[Passage]:
Ted Lowe: 03:08 And I started to learn that day what I know for certain, after being in ministry for over 20 years, and being married for 23, and working with families. I started learning that day what I know for certain today, that it only takes a few words to take our relationships in a direction that we do not want them to go. I can remember thinking, this is so delicate and you guys know this as well.

Ted Lowe: 03:31 Some of you have you experienced that on the way to church this morning? You're coming here to learn about Jesus, and one or all of you turned into the devil. Right, in fact, we have some of you that this happened to you in the parking lot. We want you to watch this...Some of you are going what? It's a fancy church, it could happen. But it only takes a few words to take our relationships in a direction that we do not want to go. Whether that's with our spouse, or that's with our parents, or that's with a sibling, or that's with step kids, or whatever that dynamic is. It only takes a few words, it's very, very fragile.

Ted Lowe: 04:04 Things like this, "Is that what you're wearing?"

Ted Lowe: 04:09 "No, these are my practice clothes."

[Request 1]:
Please copy part of the transcript word for word, beginning at the words "Ted Lowe: 03:08" and stopping after "this as well.".
[Request 2]:
Render this sentence from the transcript in Spanish: "I can remember thinking, this is so delicate and you guys know this as well."
[Request 3]:
According to the transcript, how long has the speaker been in ministry?
The listing that follows the transcript is separate material.

[Data extract]:
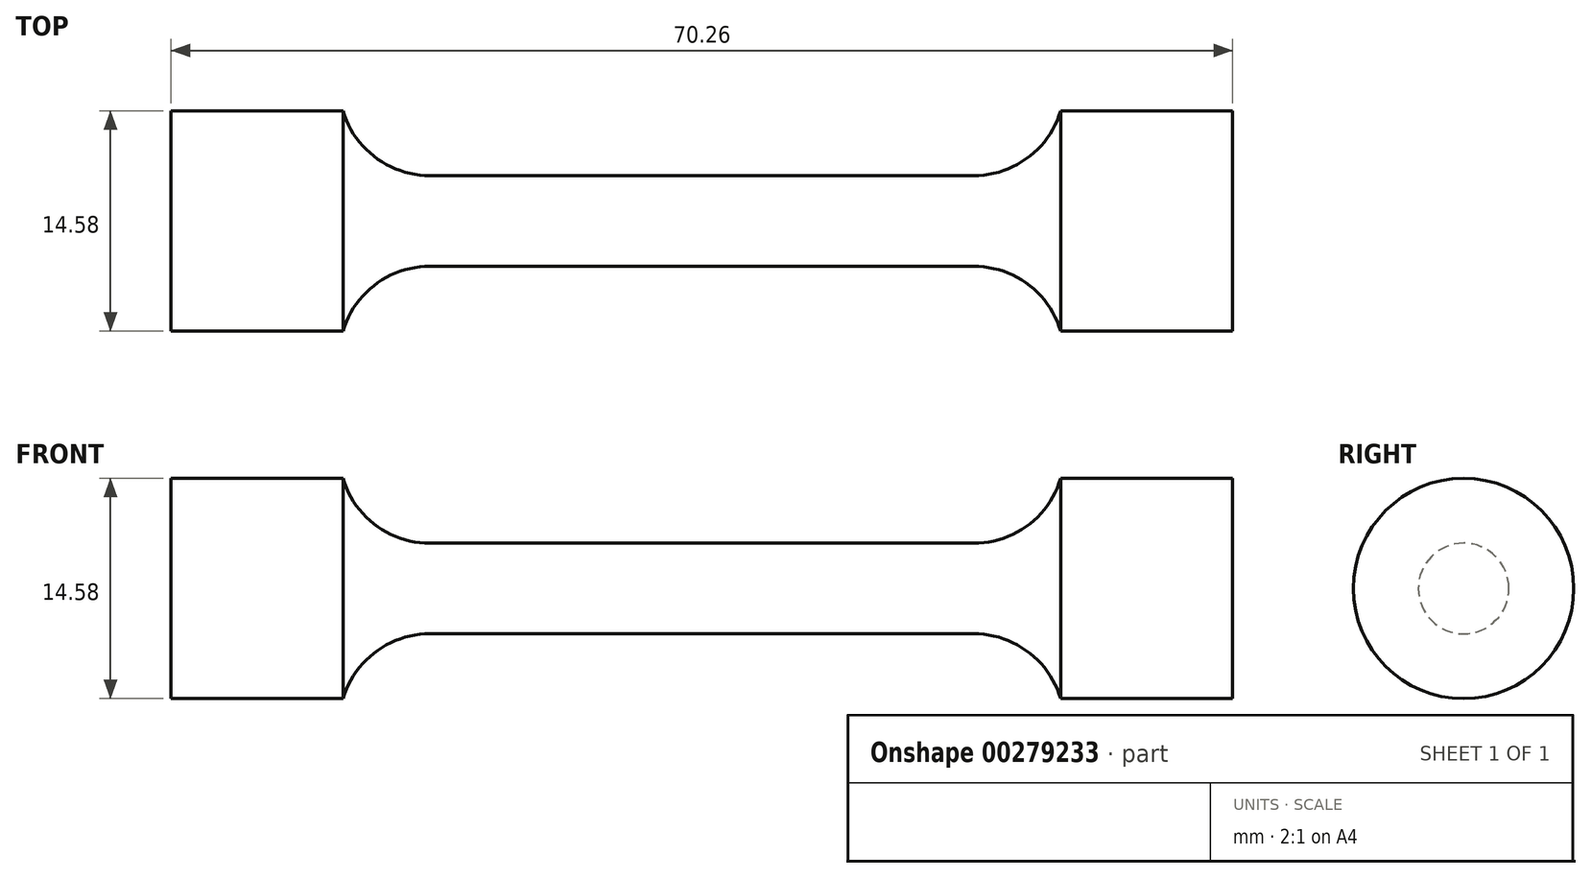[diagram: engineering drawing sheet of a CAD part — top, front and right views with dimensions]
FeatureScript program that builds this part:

[Task answer 1]:
Ted Lowe: 03:08 And I started to learn that day what I know for certain, after being in ministry for over 20 years, and being married for 23, and working with families. I started learning that day what I know for certain today, that it only takes a few words to take our relationships in a direction that we do not want them to go. I can remember thinking, this is so delicate and you guys know this as well.

[Task answer 2]:
Recuerdo haber pensado: esto es muy delicado, y ustedes también lo saben.

[Task answer 3]:
Over 20 years.